(Collected data)
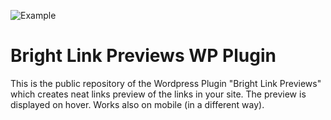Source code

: ![Example](https://ps.w.org/bright-link-previews/assets/banner-772x250.gif?rev=2970607)


# Bright Link Previews WP Plugin

This is the public repository of the Wordpress Plugin "Bright Link Previews" which creates neat links preview of the links in your site.
The preview is displayed on hover.
Works also on mobile (in a different way).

● What is being asked
In the records above, rename "hover" to "mouseover" and reproduce the source text with everything else unchanged, omitting the pictures.

● Answer to the exercise
Source code

: ![Example](https://ps.w.org/bright-link-previews/assets/banner-772x250.gif?rev=2970607)


# Bright Link Previews WP Plugin

This is the public repository of the Wordpress Plugin "Bright Link Previews" which creates neat links preview of the links in your site.
The preview is displayed on mouseover.
Works also on mobile (in a different way).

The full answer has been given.